一方の幸隆は12歳で出家し、愛宕山の福寿院下坊にいたところに、小林丹波が勘右衛門を連れてきて児小姓として使ってもらったことが書き残されている。
幸隆は還俗し、関が原の戦いの折りは、幽斎とともに丹後・田辺城に籠城。勘右衛門も幸隆のそばに仕え、使い番のような役目を果たしている。
細川家の家督は、幸隆の兄の忠興が継ぎ、豊前国主となるが、勘右衛門は豊前時代に細川家に召抱えられ、正式に家臣に取り立てられている。
結果として、小林勘右衛門の子孫は細川家臣として明治維新まで家を保つことになる。
ただし、愛宕山に現れた小林丹波に、武家奉公の期待があったか、微妙なところだ。仕える先として僧侶である幸隆を選んでいるからである。還俗は、結果であり、それを見越すことは難しかったであろう。
ここで視点をかえてみる。伯耆・山名家の滅亡は、大永4年(1524年)ごろとみられる。隣国・出雲の戦国大名尼子氏の侵攻によるものだ。
先祖附の記述に従えば、幼かった丹波は、丹波国篠山に逃げた。逃避先の丹波国の戦国大名波多野氏が明智光秀に率いられた織田軍に滅ぼされたのは天正7年(1579年)。篠山には沢田城という小林氏の小城もあったが、このとき、攻め落とされている。

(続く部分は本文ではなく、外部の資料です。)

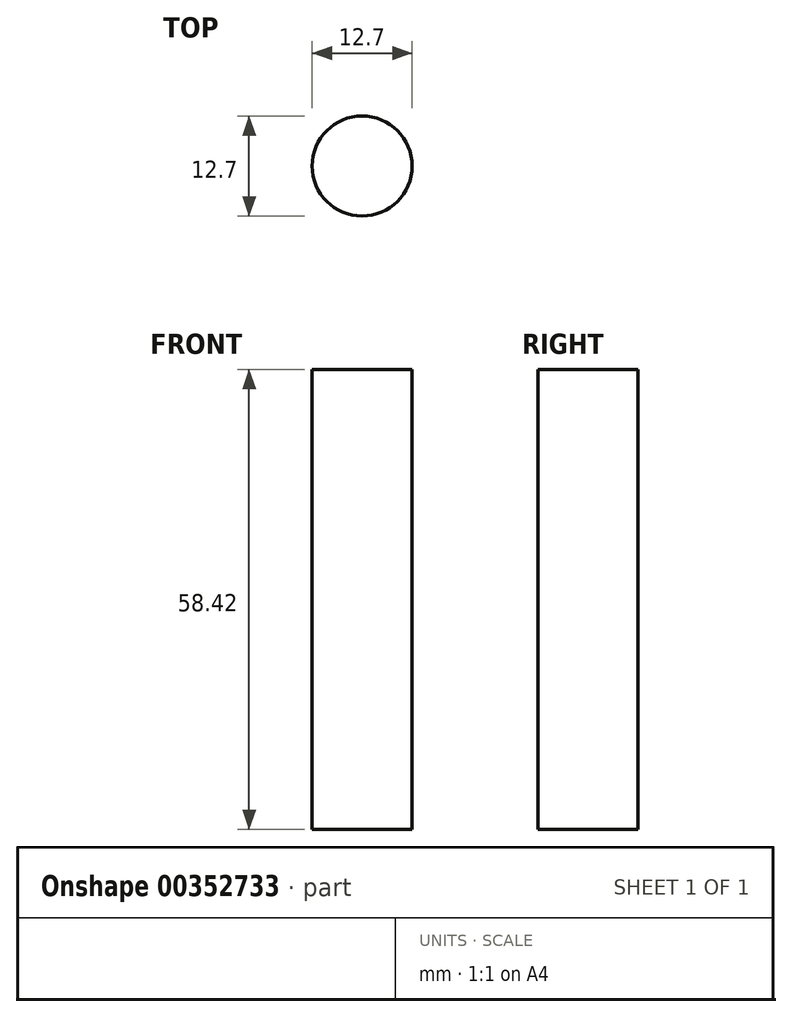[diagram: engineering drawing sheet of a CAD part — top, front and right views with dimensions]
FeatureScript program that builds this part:
annotation { "Feature Type Name" : "Feature", "Feature Type Description" : "" }
export const myFeature = defineFeature(function(context is Context, id is Id, definition is map)
    precondition{}
    {
        {
            var Q0;
            Q0=qCreatedBy(makeId("Front.planeOp"),FACE);
            var sketch = newSketch(context, id + "F0", { "sketchPlane" : qUnion([Q0])});
            skLineSegment(sketch, "E0.bottom", {"start": v(0, -17.78) * mm, "end": v(-6.35, -17.78) * mm});
            skLineSegment(sketch, "E0.top", {"start": v(0, -76.2) * mm, "end": v(-6.35, -76.2) * mm});
            skLineSegment(sketch, "E0.left", {"start": v(0, -17.78) * mm, "end": v(0, -76.2) * mm});
            skLineSegment(sketch, "E0.right", {"start": v(-6.35, -17.78) * mm, "end": v(-6.35, -76.2) * mm});
            skSolve(sketch);
        }
        {
            var Q0;
            Q0=makeQuery(id+"F0.imprint","IMPRINT",FACE,{"disambiguationData":[TD([[makeQuery(id+"F0.imprint","IMPRINT",EDGE,{"derivedFrom":sQuery(id+"F0.wireOp",EDGE,"E0.bottom")}),1.0]])]});
            var Q1;
            Q1=sQuery(id+"F0.wireOp",EDGE,"E0.left");
            revolve(context, id + "F1", {"entities" : qUnion([Q0]), "axis" : qUnion([Q1]), "revolveType" : RevolveType.FULL});
        }
    });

小林丹波は、少なくとも、二度の“族滅”の危機を体験した可能性がありそうだ。武士を捨てたくなったとしてもおかしくないほどの出来事だったろう。
この推理でいくと、幸隆にわが子を託した思いは、文字通り、仏門に入れ、戦国の浮世から、せめて勘右衛門だけは遠ざけたいとの気持ちだったのかもしれない。
結果は、小林丹波の思惑ははずれ、幸隆は武将に戻り、勘右衛門も武士として身を立てることになる。幸か不幸か、どちらだったのだろうか?